## Exercise objective
Go through the entries below and print, exactly, the lines starting at the one with "right hip: (156, 969, -9)" and ending at the one with "right ankle: (916, 408, -29)", keeping both ends and no others.

## Exercise material
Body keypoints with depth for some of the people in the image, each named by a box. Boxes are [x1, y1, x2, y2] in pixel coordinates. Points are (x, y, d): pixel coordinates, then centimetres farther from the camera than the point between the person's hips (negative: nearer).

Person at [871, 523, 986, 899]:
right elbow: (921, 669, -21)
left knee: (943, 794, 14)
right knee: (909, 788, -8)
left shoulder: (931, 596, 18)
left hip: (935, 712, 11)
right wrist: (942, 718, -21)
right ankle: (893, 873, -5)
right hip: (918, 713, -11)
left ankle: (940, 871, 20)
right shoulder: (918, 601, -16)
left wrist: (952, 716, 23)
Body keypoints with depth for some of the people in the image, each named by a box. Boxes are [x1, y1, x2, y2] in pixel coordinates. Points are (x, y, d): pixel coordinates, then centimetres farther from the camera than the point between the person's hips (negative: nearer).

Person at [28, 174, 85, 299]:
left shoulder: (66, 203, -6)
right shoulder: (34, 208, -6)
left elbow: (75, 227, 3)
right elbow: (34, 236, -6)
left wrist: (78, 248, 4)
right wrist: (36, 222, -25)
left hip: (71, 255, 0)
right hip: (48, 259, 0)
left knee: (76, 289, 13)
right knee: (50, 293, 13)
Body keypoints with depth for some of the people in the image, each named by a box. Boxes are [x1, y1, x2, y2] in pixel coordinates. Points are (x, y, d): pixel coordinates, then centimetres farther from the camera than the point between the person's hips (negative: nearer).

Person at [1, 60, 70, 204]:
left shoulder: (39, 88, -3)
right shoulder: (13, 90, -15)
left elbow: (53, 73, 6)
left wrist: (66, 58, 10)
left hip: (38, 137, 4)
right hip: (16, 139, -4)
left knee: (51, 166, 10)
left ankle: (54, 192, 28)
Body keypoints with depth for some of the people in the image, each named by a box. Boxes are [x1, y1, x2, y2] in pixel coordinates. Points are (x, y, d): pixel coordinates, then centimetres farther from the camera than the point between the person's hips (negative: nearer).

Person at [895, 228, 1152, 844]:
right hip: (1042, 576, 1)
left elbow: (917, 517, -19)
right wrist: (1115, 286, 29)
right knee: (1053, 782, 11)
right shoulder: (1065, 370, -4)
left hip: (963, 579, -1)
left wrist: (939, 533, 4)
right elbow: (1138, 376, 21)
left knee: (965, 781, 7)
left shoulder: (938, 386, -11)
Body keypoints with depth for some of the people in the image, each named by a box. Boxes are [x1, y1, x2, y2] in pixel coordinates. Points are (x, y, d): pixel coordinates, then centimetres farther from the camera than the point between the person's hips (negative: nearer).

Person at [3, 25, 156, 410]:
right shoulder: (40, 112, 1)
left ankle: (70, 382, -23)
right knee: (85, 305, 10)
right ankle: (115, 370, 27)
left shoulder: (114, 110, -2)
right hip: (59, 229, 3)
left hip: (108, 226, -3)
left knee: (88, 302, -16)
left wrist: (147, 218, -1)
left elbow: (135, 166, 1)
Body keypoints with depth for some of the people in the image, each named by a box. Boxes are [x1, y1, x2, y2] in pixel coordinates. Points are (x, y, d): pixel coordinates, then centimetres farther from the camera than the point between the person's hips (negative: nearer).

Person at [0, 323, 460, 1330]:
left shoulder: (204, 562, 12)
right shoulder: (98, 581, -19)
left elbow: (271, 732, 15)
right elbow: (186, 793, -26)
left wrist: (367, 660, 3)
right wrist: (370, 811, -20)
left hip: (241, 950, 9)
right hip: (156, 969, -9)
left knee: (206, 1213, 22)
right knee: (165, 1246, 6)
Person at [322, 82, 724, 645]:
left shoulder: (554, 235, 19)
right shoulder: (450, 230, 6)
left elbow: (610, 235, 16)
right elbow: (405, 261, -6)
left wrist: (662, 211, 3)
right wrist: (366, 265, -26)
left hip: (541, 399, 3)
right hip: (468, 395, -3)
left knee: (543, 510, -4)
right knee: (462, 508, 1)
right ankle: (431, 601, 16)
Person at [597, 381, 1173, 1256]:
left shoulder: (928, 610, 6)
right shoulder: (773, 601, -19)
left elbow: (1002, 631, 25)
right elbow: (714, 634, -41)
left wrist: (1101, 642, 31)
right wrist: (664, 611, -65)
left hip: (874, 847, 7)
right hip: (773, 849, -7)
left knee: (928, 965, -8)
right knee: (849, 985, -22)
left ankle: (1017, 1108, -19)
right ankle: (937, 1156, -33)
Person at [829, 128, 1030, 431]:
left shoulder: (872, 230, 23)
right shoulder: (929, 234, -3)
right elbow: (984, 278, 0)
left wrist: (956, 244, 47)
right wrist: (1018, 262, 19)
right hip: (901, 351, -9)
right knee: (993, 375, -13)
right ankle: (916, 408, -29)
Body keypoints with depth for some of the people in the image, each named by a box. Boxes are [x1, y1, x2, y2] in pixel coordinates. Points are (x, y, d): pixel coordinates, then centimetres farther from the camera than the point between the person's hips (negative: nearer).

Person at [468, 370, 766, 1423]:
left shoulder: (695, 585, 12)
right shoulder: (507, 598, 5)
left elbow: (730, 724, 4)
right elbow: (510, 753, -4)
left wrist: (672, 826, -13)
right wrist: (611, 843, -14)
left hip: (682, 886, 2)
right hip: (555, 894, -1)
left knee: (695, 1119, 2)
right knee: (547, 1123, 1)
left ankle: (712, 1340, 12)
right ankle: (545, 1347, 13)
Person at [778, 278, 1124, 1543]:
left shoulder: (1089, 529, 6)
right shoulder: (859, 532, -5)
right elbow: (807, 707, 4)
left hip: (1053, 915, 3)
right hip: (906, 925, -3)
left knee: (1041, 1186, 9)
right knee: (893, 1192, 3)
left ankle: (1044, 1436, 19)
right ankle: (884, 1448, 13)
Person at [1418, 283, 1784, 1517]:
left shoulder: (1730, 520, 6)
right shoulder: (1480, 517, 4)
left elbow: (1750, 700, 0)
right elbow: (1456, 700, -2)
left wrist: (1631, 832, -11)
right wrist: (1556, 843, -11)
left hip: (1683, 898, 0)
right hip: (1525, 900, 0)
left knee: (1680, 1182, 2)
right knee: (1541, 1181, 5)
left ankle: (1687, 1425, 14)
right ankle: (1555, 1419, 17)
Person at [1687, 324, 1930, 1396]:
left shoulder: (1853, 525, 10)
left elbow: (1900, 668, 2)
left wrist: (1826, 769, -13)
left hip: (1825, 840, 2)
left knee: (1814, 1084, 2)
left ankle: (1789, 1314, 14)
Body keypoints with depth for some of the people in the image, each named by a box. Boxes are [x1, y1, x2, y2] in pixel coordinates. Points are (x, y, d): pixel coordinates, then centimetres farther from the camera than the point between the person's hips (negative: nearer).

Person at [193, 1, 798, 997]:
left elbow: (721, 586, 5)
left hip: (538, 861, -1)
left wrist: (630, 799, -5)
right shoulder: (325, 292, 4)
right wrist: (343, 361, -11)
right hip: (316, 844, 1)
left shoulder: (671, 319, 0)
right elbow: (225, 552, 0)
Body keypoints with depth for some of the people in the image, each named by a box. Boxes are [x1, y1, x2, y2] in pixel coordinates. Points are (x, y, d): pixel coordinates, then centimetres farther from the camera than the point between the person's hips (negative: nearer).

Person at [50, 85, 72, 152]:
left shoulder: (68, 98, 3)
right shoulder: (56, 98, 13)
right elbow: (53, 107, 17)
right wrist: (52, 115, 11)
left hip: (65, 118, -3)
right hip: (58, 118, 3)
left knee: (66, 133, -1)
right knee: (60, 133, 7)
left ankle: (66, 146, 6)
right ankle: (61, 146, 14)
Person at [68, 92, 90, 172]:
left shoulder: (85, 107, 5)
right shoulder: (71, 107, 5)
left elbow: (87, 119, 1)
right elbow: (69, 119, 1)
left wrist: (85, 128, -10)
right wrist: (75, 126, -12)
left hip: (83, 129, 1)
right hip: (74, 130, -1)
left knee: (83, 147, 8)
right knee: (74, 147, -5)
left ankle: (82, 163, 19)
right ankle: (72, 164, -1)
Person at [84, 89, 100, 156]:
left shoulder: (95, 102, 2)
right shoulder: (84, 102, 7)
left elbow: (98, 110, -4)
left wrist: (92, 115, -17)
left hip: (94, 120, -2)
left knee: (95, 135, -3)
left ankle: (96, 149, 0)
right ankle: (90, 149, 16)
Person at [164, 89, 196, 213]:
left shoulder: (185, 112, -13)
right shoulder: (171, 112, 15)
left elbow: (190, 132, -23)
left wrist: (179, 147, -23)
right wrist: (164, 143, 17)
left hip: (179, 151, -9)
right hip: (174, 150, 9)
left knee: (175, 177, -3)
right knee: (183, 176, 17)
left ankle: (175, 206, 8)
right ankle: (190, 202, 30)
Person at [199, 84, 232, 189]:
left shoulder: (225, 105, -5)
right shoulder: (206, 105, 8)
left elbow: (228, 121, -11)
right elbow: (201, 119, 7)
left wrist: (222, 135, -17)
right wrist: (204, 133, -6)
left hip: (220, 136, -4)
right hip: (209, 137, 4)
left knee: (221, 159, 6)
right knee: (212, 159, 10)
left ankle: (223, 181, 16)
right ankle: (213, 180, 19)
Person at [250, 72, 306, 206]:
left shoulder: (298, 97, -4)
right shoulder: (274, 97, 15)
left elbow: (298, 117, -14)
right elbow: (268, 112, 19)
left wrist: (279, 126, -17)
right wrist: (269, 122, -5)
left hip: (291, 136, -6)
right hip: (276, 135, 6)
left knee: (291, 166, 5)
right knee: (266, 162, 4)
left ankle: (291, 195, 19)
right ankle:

## Response to the task
right hip: (156, 969, -9)
left knee: (206, 1213, 22)
right knee: (165, 1246, 6)
Person at [322, 82, 724, 645]:
left shoulder: (554, 235, 19)
right shoulder: (450, 230, 6)
left elbow: (610, 235, 16)
right elbow: (405, 261, -6)
left wrist: (662, 211, 3)
right wrist: (366, 265, -26)
left hip: (541, 399, 3)
right hip: (468, 395, -3)
left knee: (543, 510, -4)
right knee: (462, 508, 1)
right ankle: (431, 601, 16)
Person at [597, 381, 1173, 1256]:
left shoulder: (928, 610, 6)
right shoulder: (773, 601, -19)
left elbow: (1002, 631, 25)
right elbow: (714, 634, -41)
left wrist: (1101, 642, 31)
right wrist: (664, 611, -65)
left hip: (874, 847, 7)
right hip: (773, 849, -7)
left knee: (928, 965, -8)
right knee: (849, 985, -22)
left ankle: (1017, 1108, -19)
right ankle: (937, 1156, -33)
Person at [829, 128, 1030, 431]:
left shoulder: (872, 230, 23)
right shoulder: (929, 234, -3)
right elbow: (984, 278, 0)
left wrist: (956, 244, 47)
right wrist: (1018, 262, 19)
right hip: (901, 351, -9)
right knee: (993, 375, -13)
right ankle: (916, 408, -29)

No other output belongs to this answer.